CRITIQUE, opéra. PARIS, Opéra-Comique, le 24 janvier 2022. THOMAS : Hamlet. Degout / Devieilhe, Langrée / Teste

devielhe degout hamlet opera comique teste langree critique opera review classiquenewsCRITIQUE, opéra. PARIS, Opéra-Comique, le 24 janvier 2022. THOMAS : Hamlet. Degout / Devieilhe, Langrée / Teste. Bonheur de cette reprise d’Hamlet, déjà produite en 2018 sur les planches de l’Opéra-Comique qui invite quasiment la même distribution gagnante… Le metteur en scène Cyril Teste joue la carte de la vidéo, mieux calibrée dans cette série, avec ses gros plans fouillant la moindre émotion des visages ; avec le tableau de la folie et de la noyade d’Ophélie (fin du IV), frêle figure submergée par un océan projeté qui l’ensevelit littéralement… Aux côtés de Jérôme Boutillier, grand gagnant à Saint-Etienne (et simultanément), le baryton Stéphane Degout affirme toujours à Paris, et depuis une décennie environ, son solide Hamlet… la palette des sentiments, le travail sur l’intériorité et l’urgence souterraine montre combien l’Hamlet de Thomas reste un rôle de poids et de valeur… avant le Pelléas de Debussy. Pour autant, la projection de tant de séquences, de l’effroi murmuré (quand il comprend qu’Ophélie est morte), aux cris déchirants du prince dévoré par l’esprit de vengeance, aurait gagné à davantage de souplesse et souvent une conception plus cohérente du personnage: son « O vin dissipe ma tristesse » est assumée affirmé, droit, comme distancié, presque trop insouciant, sans les meurtrissures et amertumes du fils endeuillé et blessé…
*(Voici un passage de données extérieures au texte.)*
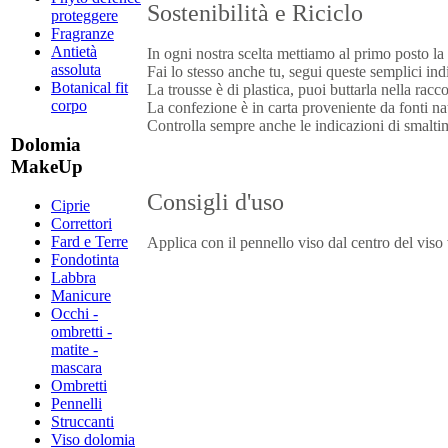
Sostenibilità e Riciclo
proteggere
Fragranze
Antietà
In ogni nostra scelta mettiamo al primo posto la 
assoluta
Fai lo stesso anche tu, segui queste semplici ind
Botanical fit
La trousse è di plastica, puoi buttarla nella racco
corpo
La confezione è in carta proveniente da fonti natu
Controlla sempre anche le indicazioni di smalt
Dolomia
MakeUp
Consigli d'uso
Ciprie
Correttori
Fard e Terre
Applica con il pennello viso dal centro del viso
Fondotinta
Labbra
Manicure
Occhi -
ombretti -
matite -
mascara
Ombretti
Pennelli
Struccanti
Viso dolomia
Plus cohérente à notre avis, sur toute l’étendue du personnage pendant l’action, l’Ophélie de Sabine Devieilhe trouve dans la continuité donc, une sincérité plus crédible, moins posée : intérieure, naturelle, essentiellement tournée sur sa douleur langoureuse qu’elle exprime dans son grand air « A vos jeux mes amis », sans surexposer les vocalises.

Rien à redire au Claudius de Laurent Alvaro, bien construit et bien chantant ; au spectre abyssal de Jérôme Varnier ; au Laërte séducteur de Pierre Derhet ; au Chœur Les éléments, présent, impliqué. Dommage cependant que le direction de Louis Langrée recherche davantage le brillant, a contrario de l’introspection progressive de Hamlet, d’Ophélie. Petite réserve tant la production fait par sa globalité expressive, un spectacle prenant de bout en bout.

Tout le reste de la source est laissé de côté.